WORK TO COMPLETE: Identify and copy every line of the listing that contains the string "None".

-- RECORDS FOR THIS EXERCISE follows --

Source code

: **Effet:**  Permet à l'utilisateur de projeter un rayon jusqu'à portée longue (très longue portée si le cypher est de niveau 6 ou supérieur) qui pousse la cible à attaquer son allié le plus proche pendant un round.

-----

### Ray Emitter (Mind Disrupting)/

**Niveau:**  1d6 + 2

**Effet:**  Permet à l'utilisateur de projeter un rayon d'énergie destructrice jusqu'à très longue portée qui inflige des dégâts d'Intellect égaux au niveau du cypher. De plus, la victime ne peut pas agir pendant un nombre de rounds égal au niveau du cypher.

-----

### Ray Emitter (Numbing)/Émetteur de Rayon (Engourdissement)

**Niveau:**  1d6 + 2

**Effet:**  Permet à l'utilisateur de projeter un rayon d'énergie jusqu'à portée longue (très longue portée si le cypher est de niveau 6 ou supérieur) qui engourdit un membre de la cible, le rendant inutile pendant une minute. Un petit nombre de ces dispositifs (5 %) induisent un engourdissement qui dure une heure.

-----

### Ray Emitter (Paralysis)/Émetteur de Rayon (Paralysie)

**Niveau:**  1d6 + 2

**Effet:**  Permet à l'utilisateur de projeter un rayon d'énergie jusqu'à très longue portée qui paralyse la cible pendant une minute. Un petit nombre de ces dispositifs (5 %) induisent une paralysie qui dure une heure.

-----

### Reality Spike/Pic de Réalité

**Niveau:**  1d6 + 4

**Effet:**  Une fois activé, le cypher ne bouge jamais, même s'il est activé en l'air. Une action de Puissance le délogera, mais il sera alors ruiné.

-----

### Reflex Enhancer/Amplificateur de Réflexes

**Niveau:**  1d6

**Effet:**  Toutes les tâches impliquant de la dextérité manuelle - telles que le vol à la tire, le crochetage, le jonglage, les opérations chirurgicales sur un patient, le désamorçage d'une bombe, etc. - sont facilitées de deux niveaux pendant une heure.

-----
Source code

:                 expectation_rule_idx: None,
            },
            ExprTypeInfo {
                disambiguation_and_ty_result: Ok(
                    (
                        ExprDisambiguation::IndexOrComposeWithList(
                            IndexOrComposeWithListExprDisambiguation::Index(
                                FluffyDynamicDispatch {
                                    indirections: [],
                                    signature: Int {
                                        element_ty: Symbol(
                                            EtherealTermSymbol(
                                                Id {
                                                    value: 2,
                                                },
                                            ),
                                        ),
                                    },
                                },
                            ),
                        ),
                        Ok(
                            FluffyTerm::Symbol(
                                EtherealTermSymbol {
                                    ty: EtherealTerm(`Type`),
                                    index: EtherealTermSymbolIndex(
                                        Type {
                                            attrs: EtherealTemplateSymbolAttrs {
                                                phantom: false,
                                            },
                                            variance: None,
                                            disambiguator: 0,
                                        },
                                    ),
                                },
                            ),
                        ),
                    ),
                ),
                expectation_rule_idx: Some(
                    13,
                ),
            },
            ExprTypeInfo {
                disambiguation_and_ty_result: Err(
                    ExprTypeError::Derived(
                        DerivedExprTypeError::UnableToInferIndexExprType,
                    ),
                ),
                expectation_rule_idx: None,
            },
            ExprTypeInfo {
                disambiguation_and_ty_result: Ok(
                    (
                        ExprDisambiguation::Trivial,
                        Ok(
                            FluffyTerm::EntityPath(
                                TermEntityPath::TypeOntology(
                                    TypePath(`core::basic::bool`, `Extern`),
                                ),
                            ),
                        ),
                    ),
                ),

-- RECORDS FOR THIS EXERCISE concluded --

REPLY:
:                 expectation_rule_idx: None,
                                            variance: None,
                expectation_rule_idx: None,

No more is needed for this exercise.